How to Spread Sales Success among Your Team

By Selling Power Editors

One of the best – and most obvious – ways to boost sales performance is to ask your top sellers to share their best practices with the whole team.

Unfortunately, many sales managers hesitate to do this, thanks to three fatal elements:

  1. They believe top sellers will be reluctant to share their winning ways.
  2. They don’t want to ask their top performers to step away from the field and lose out on time that could otherwise be spent selling.
  3. They lack virtual sales enablement tools that would help give reps mission-critical insights.

There’s some truth in the first two assumptions listed above – but there are also ways around them. Here’s some of our best sales management wisdom for getting your best reps to share their knowledge.

Assumption 1: Top sellers don’t want to share their winning secrets.

If this statement accurately reflects the feelings of your top sellers, you’re due for a sales culture makeover. Why? For one thing, any intelligence or information that can help your sales organization close more deals has no business being kept secret.

In fact, the infamous “lone wolf” mentality is becoming extinct in favor of team selling. Chalk it up to a massive shift in buyer expectations. Customers today want you to connect with them on their terms. And thanks to information readily available online and on social networks (such as company mergers, industry news, job changes, and even personal insights that can open the door to building rapport), prospective buyers expect sellers to know what their needs are before the sales cycle starts.

That adds up to a lot of pressure on sales reps to display a high level of business acumen. Sales teams that leverage their own collective intelligence make it easier to cultivate a competitive edge in the market. For enterprise organizations, especially, it’s imperative that sales reps be able to use collaboration tools within CRM systems to tap collective intelligence and customer insights to create a seamless end-to-end customer experience.

Another soul-searching sales management question to ask yourself: what behaviors does your compensation plan reward? A little healthy competition among the team can be great, but if you’ve set up a gladiator-style incentives program that pits rep against rep, you’re not doing the team any favors. In fact, you could be standing in the way of creating a dynamic and collaborative team that works together to achieve top results companywide.

Assumption 2: Top sellers don’t have time to share their best practices.

Although it’s usually very helpful for new hires or struggling reps to get some hands-on help from superstars, it unfortunately doesn’t do much for the rep who’s doing the teaching.

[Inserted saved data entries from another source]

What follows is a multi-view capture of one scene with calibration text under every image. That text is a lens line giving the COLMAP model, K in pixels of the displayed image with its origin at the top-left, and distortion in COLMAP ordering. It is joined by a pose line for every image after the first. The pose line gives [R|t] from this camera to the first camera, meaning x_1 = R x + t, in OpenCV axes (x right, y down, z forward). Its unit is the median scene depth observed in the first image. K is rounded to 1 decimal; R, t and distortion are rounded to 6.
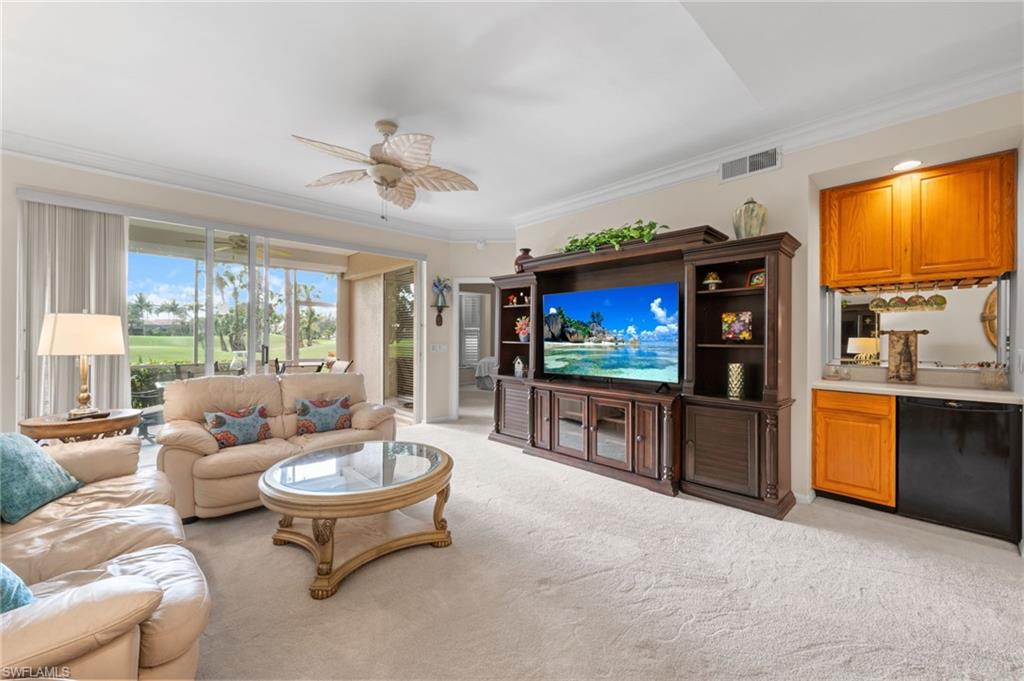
lens RADIAL K [[405.8, 0, 513.0], [0, 405.8, 338.5], [0, 0, 1]] dist [0.007484, -0.000153]
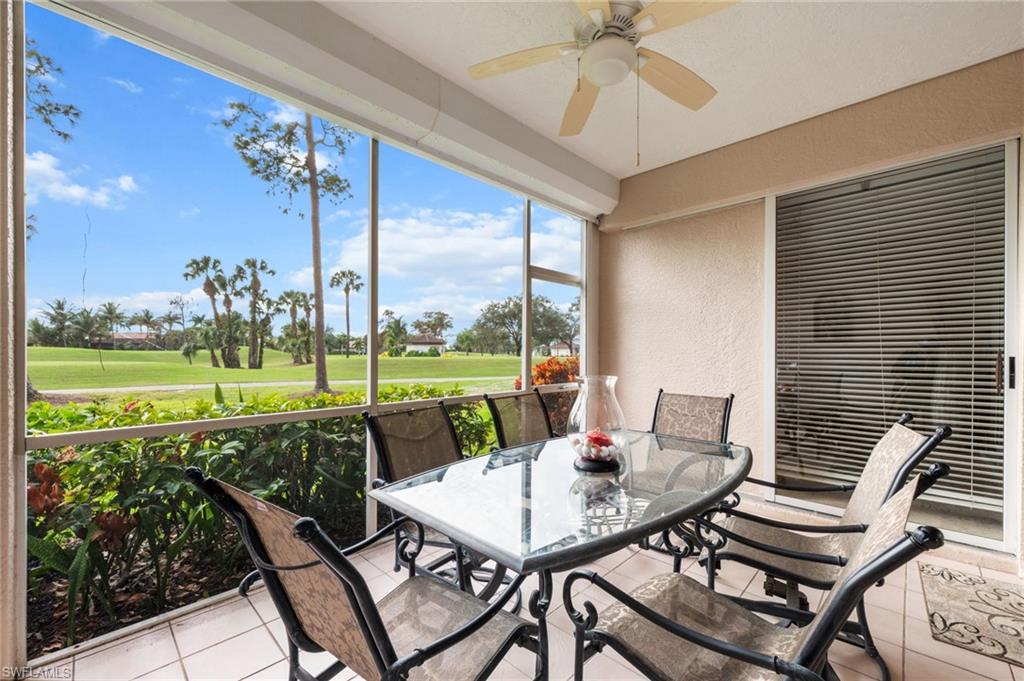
lens RADIAL K [[405.8, 0, 513.0], [0, 405.8, 338.5], [0, 0, 1]] dist [0.007484, -0.000153]
pose [[0.998826, -0.002812, 0.048360, -0.109153], [0.004450, 0.999419, -0.033793, 0.001465], [-0.048237, 0.033968, 0.998258, 0.096733]]
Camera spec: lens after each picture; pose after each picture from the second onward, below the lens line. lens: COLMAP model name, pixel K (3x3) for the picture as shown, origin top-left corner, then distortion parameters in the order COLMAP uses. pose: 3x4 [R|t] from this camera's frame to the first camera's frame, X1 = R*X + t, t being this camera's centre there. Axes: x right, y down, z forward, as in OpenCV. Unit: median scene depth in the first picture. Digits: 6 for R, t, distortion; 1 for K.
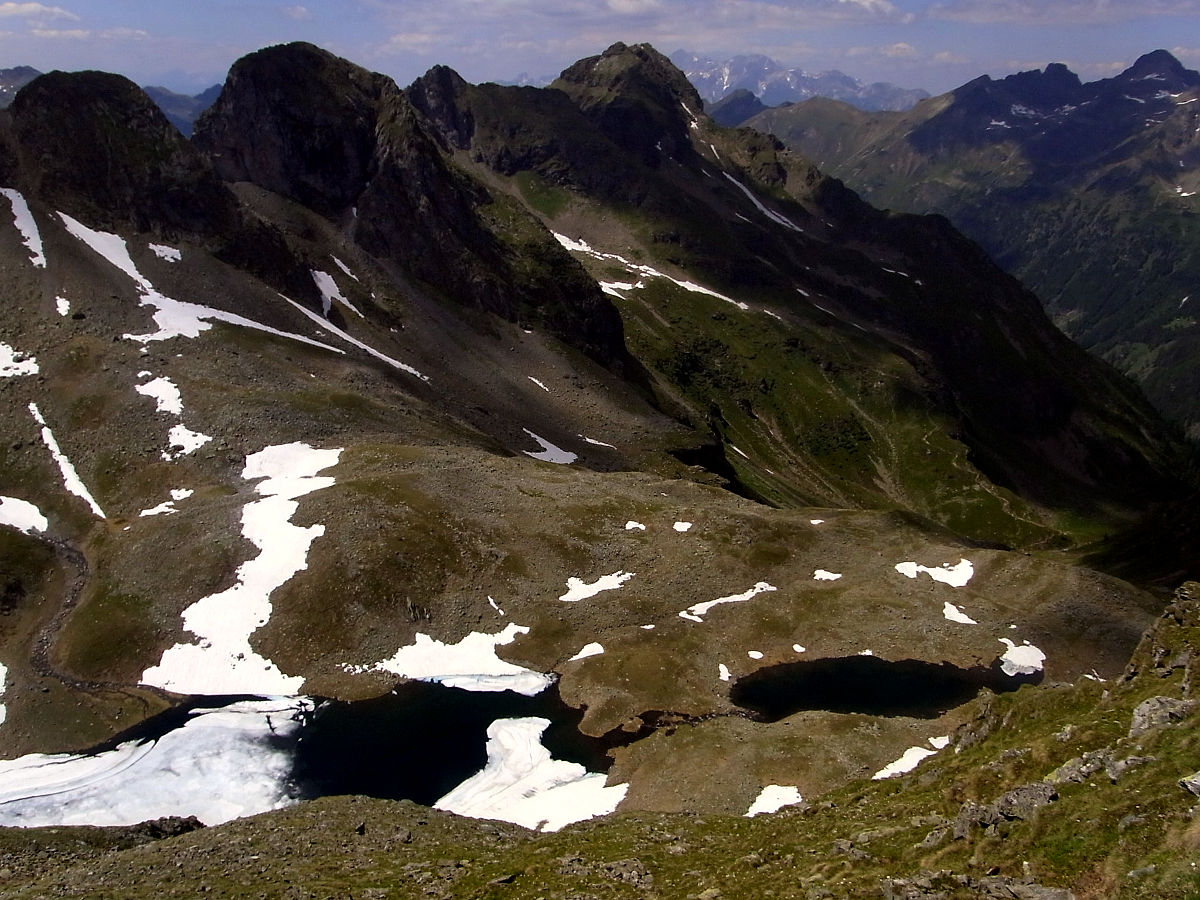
lens RADIAL K [[999.6, 0, 601.7], [0, 999.6, 524.1], [0, 0, 1]] dist [-0.110245, 0.052896]
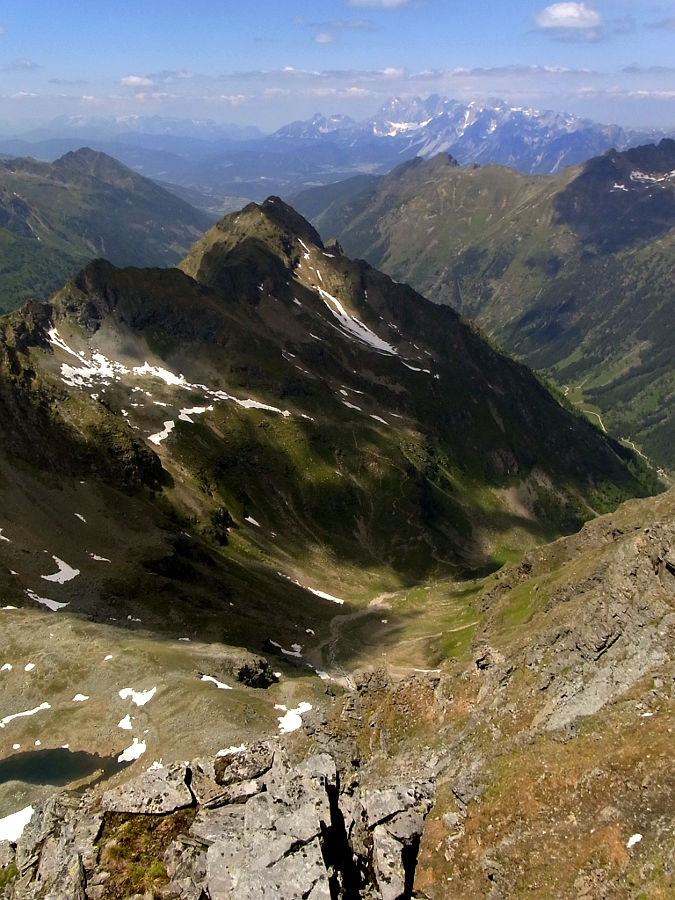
lens RADIAL K [[746.0, 0, 352.4], [0, 746.0, 509.9], [0, 0, 1]] dist [-0.118133, 0.017558]
pose [[0.998538, 0.011750, -0.052757, 0.480233], [-0.006974, 0.995934, 0.089810, -0.269447], [0.053597, -0.089311, 0.994561, -0.273071]]
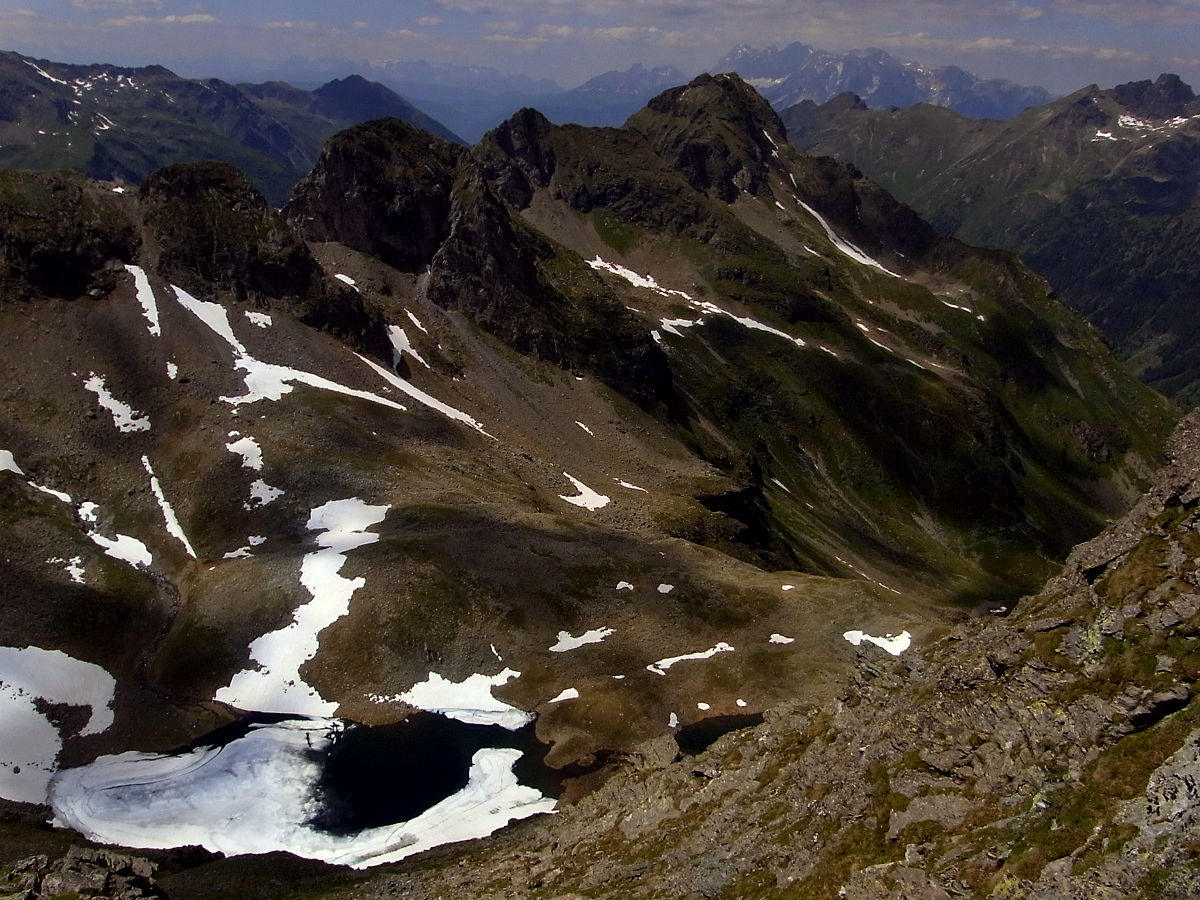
lens RADIAL K [[1002.5, 0, 605.3], [0, 1002.5, 511.6], [0, 0, 1]] dist [-0.110084, 0.047369]
pose [[0.994552, 0.049855, -0.091544, 0.065874], [-0.049804, 0.998755, 0.002851, -0.050885], [0.091573, 0.001724, 0.995797, -0.110236]]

Ultimately, you want to free your top performers up to get in front of as many customers as possible. Even so, top performers do not achieve success because they’re constantly selling. Top performance is the result of a variety of strategic activities that sometimes don’t involve actual customer face-time. A recent SEC study, for example, showed that top selling sales reps invest 15 percent more time than their peers on pre-call planning with sales managers.

A simple and cost-conscious way to work around this dilemma: create a virtual sales resource center where tips and best practices are available on demand. According to Michael Nelson, vice president of sales at ON24, a sales resource center is a highly effective way to spread knowledge.

“This has been one of the most effective and cheap ways to get our reps up-to-speed on new product knowledge,” says Nelson, who adds that ON24 keeps between 40 and 50 sales-training videos on file for just about every new product rollout or topic a sales rep would find useful, all recorded by its best and most talented salespeople.

Don’t let misapprehensions about sharing knowledge prevent you from creating the strongest sales team possible. Start using these sales management tips today to help your top sellers spread their success.